Ellington, 28, finished fifth in the first semi-final in 20.52 - the same time managed by Poland's Karol Zalewski.
It meant the last fastest loser spot for the final went down to thousandths of a second, with Ellington eventually eked out after a 29-minute wait.
Asher-Smith, the world junior champion, had found out before the morning's heats that she had got the A-Level results she needed to get into King's College, London.
"I just really couldn't have asked for much more out of this day," Asher-Smith told the BBC.
"I'm going into the final fit and I feel I can go faster than I did as I slowed down at the end.
"When I saw the time maybe I've dipped under the junior record and I have. I'm over the moon. I can't wait to see what happens tomorrow."
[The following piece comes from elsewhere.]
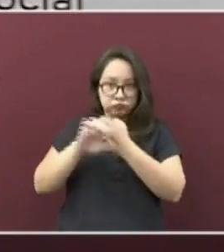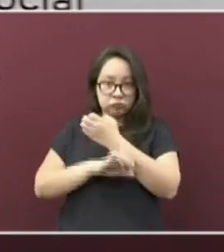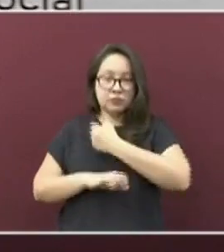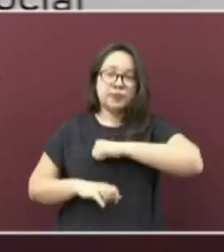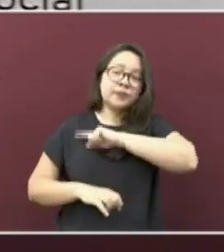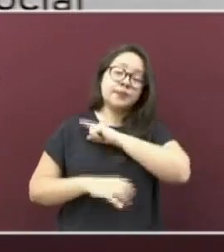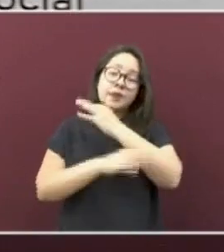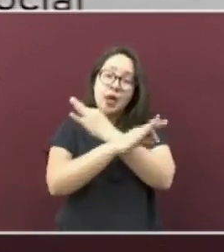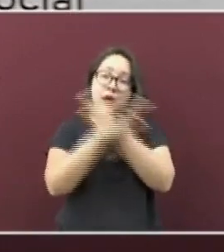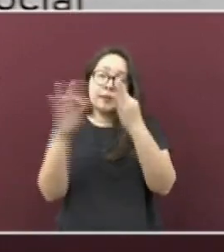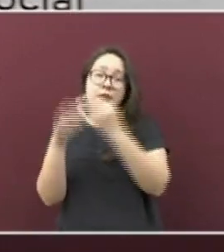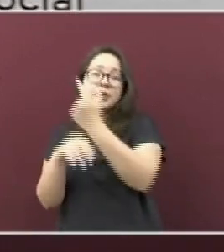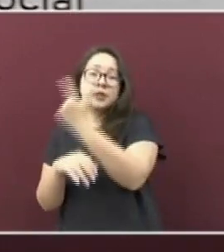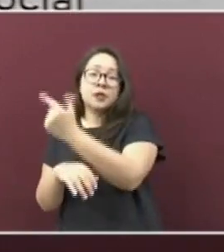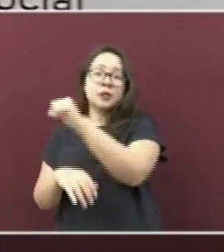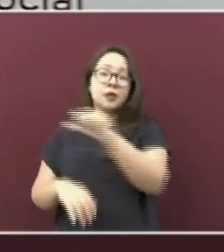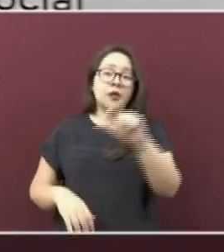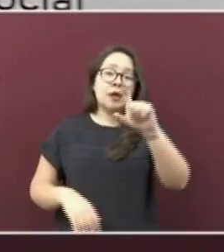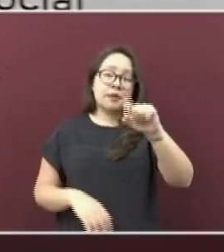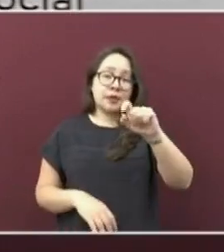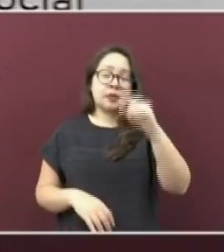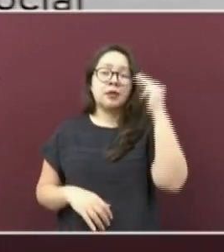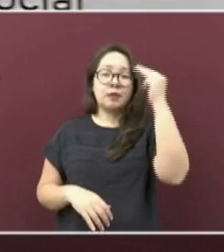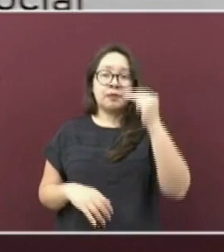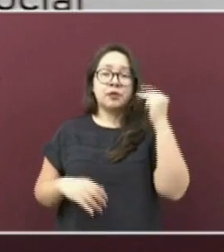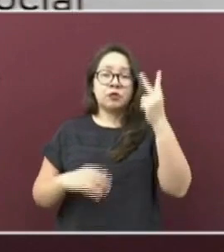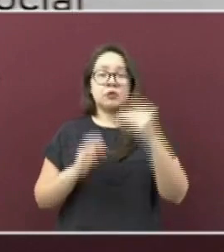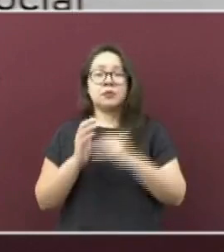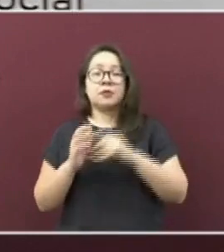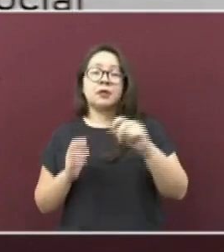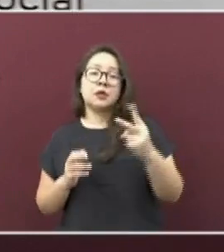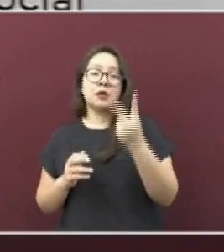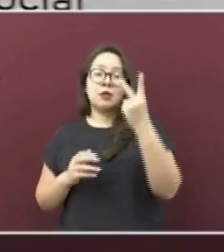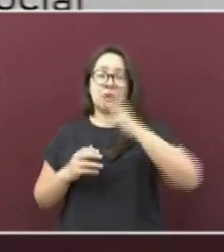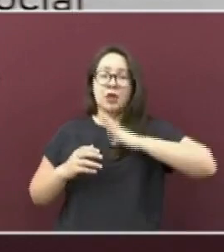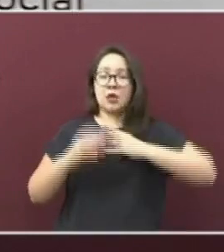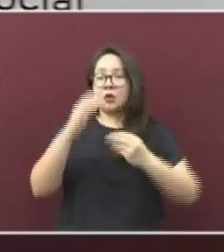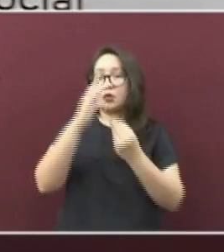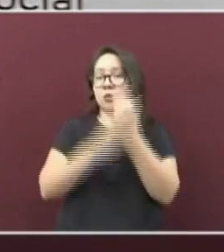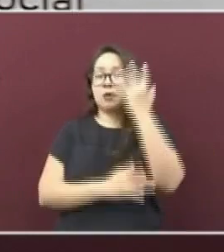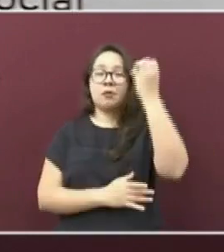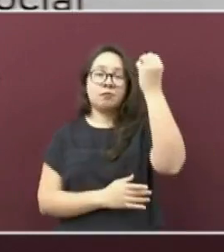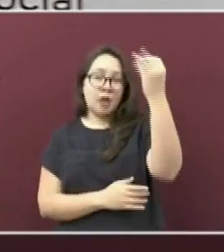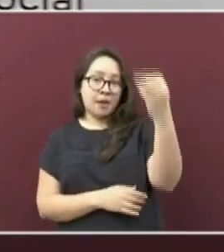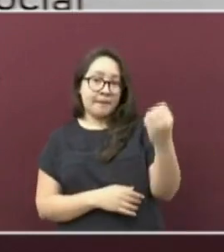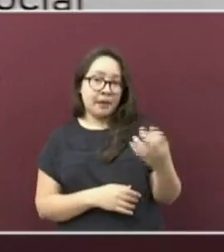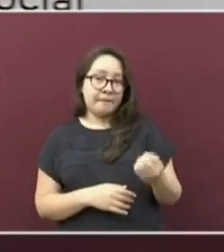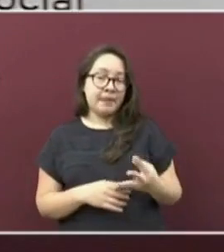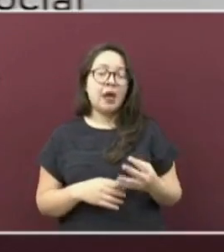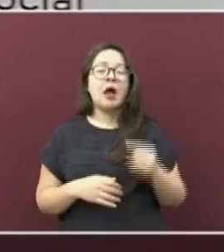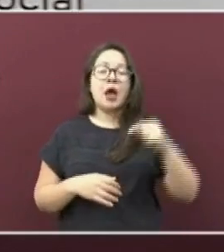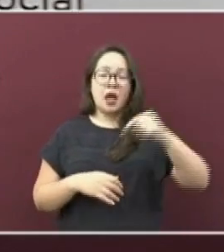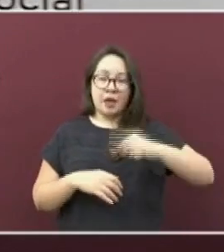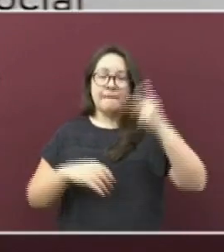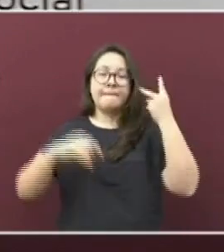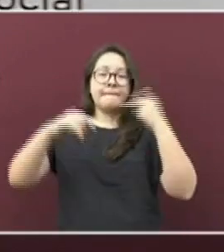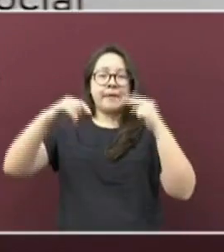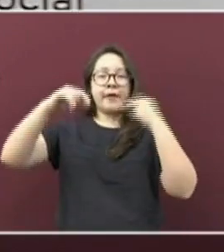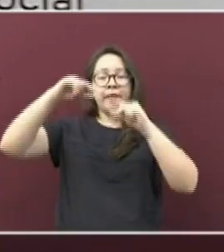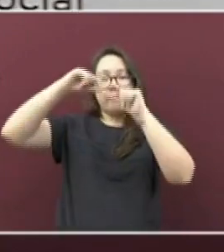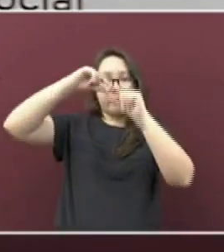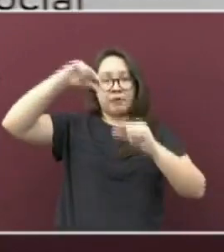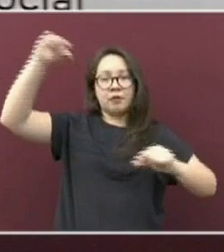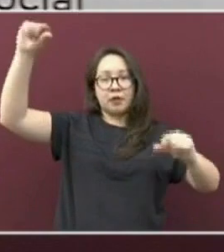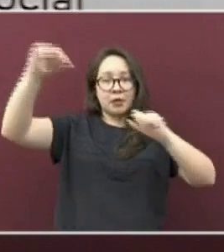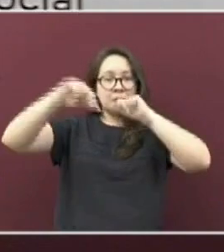que del 7 al 20 de marzo del 2022 estará vigente el nuevo semáforo epidemiológico en el territorio veracruzano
|BBC Sport athletics expert Denise Lewis|
|"The British women just make this all look so easy, like they're meant to be here. Jodie Williams is still only 20 but she's running like a champion. The work she's done over 400m has increased that speed endurance and it's paying dividends in these championships. She's gone into a different stratosphere with her sprinting."|
Dafne Schippers, who won 100m gold on Wednesday, again looked the class act and will start as favourite, but Jodie Williams - fresh off a PB in winning Commonwealth silver - could barely have been more comfortable in winning the third semi, easing down over the last 25m in 22.90.
"I just did as much as I needed to do," Jodie Williams told BBC Sport. "Dafne Schippers is an amazing athlete but anyone's beatable and I'm going to be on that line wanting to win."
But Bianca Williams was unhappy with her performance, saying: "My body's tired. I ran enough at the Commonwealth Games so to make the final here I'm happy. I'm tired but I just want to do better in the final."
Scotland's two Commonwealth heroines Eilidh Child and Lynsey Sharp look ready to build on their Glasgow success after impressive wins in their respective semi-finals.
Child, the fastest 400m hurdler in Europe this year, beat one of her major rivals in Denisa Rosalova as she came away in 54.71 seconds.
Sharp was forced into the unfamiliar tactic of front-running in the second 800m semi-final but controlled the race impressively, coming home in two minutes, 01.32 seconds with England's Jess Judd, 19, hanging on to third to join her in Saturday's final.
Alison Leonard dropped out of the first semi-final after two collisions on the final lap.